WHAT is your country’s slogan? Or the slogan of the country that you are living in? Have you ever wondered how these one-liners can sum up a country by saying so very little?
Many countries today are using slogans or taglines to market, promote and brand their cities to attract visitors. While branding has traditionally been applied to products and services, increased competition in the tourism industry has seen many countries adopt this approach to gain tourists.
News of political disturbances, economic issues, natural calamities and social problems make its way into the headlines much faster nowadays, causing a PR and business crisis for those in the tourism and hospitality sector. After damage control, affected countries often launch tourism campaigns to rebuild their country’s reputation and lure back visitors.
One way to do this is the use of engaging slogans or taglines to charm and create curiosity among potential visitors. Generally speaking, slogans are short, catchy, and easy to remember. A good slogan has strong staying power, which means it is easily etched in people’s minds for years and years. Occasionally, slogans are often accompanied with powerful images or catchy songs.
It is important that the slogan complements the branding, keeping the messages consistent. Branding a country is a huge task as it involves representatives of the government, business sector, arts and culture departments, and the academics. Research, including a SWOT and competitive analysis, is required to fi nd out how the country is perceived internally and externally.
Some of the most successful slogans used by countries are those that evoke curiosity, fun and capture the uniqueness of the country. Countries that have used this method include Slovenia’s “I feel sLOVEnia” and Ireland’s “Jump into Ireland”. Last year, The Jamaican tourism board replaced their former slogan, “Jamaica – Once You Go, You know,” with a shorter yet odd slogan, “Jamaica – Get All Right,” explaining that Jamaica was a place that made visitors “feel alright.”

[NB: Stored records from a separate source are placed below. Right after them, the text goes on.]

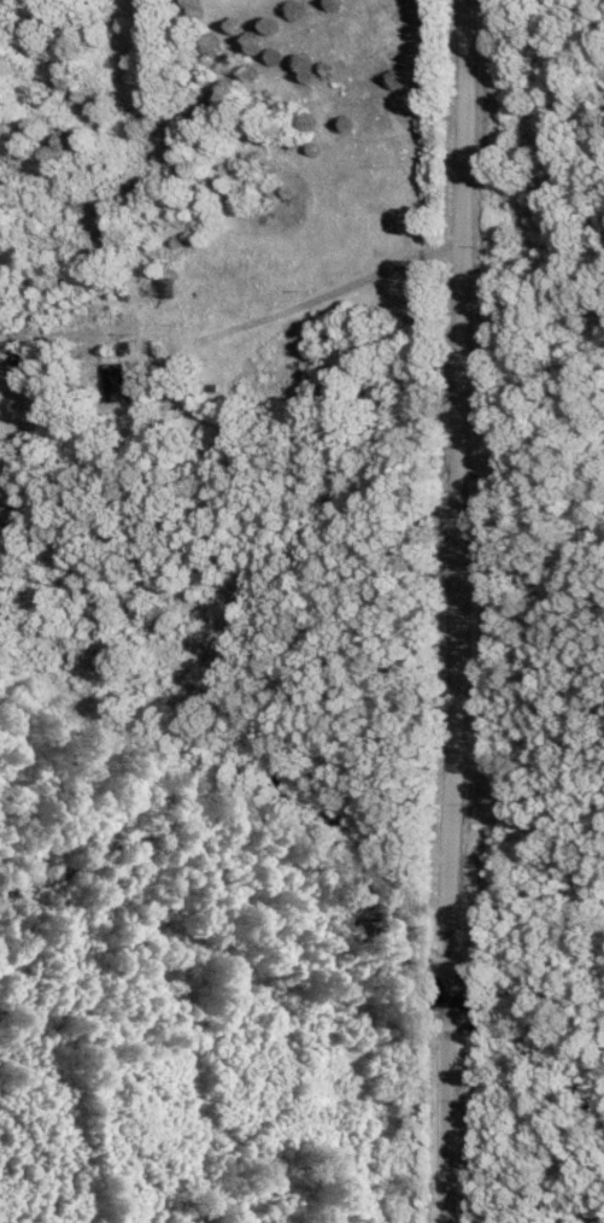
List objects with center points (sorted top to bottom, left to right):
building: (159, 294)
building: (113, 390)
road: (452, 611)
park: (526, 618)
river: (521, 1081)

A slogan that conjures the country’s natural beauty also resonates well with tourists. These include “New Zealand 100% Pure” featuring untouched landscapes and clear lakes, “Maldives – The Sunny Side of Life” and “Switzerland – Get Natural”.

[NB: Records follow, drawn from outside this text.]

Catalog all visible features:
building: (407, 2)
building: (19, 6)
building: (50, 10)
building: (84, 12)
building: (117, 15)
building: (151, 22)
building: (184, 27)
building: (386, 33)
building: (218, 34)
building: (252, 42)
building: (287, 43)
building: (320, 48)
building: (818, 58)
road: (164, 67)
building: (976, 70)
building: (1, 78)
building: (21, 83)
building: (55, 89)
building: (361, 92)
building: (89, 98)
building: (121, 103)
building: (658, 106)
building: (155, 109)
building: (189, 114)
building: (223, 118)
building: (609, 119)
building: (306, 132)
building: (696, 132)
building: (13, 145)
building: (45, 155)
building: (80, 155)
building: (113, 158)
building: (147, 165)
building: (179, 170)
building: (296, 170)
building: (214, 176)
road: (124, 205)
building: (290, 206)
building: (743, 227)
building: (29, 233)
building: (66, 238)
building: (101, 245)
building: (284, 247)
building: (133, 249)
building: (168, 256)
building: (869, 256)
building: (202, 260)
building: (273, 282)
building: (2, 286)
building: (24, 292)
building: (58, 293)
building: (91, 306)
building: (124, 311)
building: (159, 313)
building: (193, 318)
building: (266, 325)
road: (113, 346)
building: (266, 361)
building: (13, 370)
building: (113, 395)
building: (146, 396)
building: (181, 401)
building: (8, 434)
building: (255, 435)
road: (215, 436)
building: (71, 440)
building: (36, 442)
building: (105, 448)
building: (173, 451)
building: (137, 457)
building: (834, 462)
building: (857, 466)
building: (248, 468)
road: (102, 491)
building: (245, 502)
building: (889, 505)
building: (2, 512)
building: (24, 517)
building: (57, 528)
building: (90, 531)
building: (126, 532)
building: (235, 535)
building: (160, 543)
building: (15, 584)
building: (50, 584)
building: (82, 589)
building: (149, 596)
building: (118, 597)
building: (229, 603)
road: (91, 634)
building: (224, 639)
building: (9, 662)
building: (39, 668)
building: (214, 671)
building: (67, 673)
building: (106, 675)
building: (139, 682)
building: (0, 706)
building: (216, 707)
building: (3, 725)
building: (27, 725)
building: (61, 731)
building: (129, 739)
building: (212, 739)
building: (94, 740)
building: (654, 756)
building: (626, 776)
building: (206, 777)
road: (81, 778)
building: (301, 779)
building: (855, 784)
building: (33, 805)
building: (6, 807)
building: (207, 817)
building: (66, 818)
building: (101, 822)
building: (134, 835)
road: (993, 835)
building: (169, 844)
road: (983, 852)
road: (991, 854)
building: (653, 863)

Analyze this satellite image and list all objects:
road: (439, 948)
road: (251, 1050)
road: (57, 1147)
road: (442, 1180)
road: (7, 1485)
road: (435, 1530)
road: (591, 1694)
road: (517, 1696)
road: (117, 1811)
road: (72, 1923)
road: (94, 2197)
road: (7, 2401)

Some countries use intrigue to attract tourists. Take for instance “Croatia: The Mediterranean As It Once Was” or “It’s More Fun in the Philippines”. Spain’s “Everything Under the Sun” not only portrayed Spain as a sunny beach destination, but suggested that Spain had more to offer tourists.
Keeping slogans to just two to three words can also be effective as it is simple and easy to remember, especially with powerful images, such as “Incredible India,” “Magical Kenya,” “Japan Endless Discovery,” and “Malaysia – Truly Asia.”

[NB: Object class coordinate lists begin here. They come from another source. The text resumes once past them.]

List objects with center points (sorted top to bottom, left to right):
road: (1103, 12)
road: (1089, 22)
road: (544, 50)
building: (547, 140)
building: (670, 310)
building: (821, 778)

There are also slogans that make you grimace. Bangladesh adopted “Visit Bangladesh -Before The Tourists Come,” which sounded like travel advice. Thankfully, the slogan was renamed, simply to “Beautiful Bangladesh.” Another one is “Fiji ME,” accompanied by a bikini-clad woman and the rest I will leave up to your imagination. “Tanzania, Land of Kilimanjaro Zanzibar and the Serengeti” is another slogan that created a puzzled look on people’s faces as not everyone knew the places mentioned in the slogan.
One of my favourite slogans is from the little-heard tiny South Pacific nation of Nauru. According to a 2012 report by the World Health Organization, Nauru was named as one of the world’s most overweight countries. Taking advantage of this announcement, Nauru incorporated its citizens’ body size into a new tourist slogan: “Feel Thin in Nauru.” This slogan didn’t last long, though, as it turned out to be an April Fool’s hoax!
While a slogan is just one of the tools used to create a positive image of a country, a good public relations program is also essential. PR brings the slogan to life with stories and photos.
Closer to home, “Amazing Thailand” has amazed the world with its current political upheaval during the Bangkok Shutdown, while nearby “Incredible India” has been dubbed as the “country of rape tourism” after a series of rape cases involving women tourists. Both countries need to work on PR programs to rebuild their reputations and win trust.
The same principles outlined above for using slogans and taglines to brand a country can also be used in products and services. I have just shared some examples of country slogans, but you can also create slogans or taglines that your customers will remember for years to come.
There is no rule on how long a slogan should be, as long as it is able to connect with the target audience on an emotional level. Keys to an unforgettable slogan include being creative with the words, highlighting the key benefi ts of your product, keeping it short and simple, and, most importantly, sticking to it and including it in all your communication materials.
If you are passionate about your brand and have a clear brand identity, then coming up with a creative tagline will not only strengthen your brand, but will also have the power to change how people view and remember it.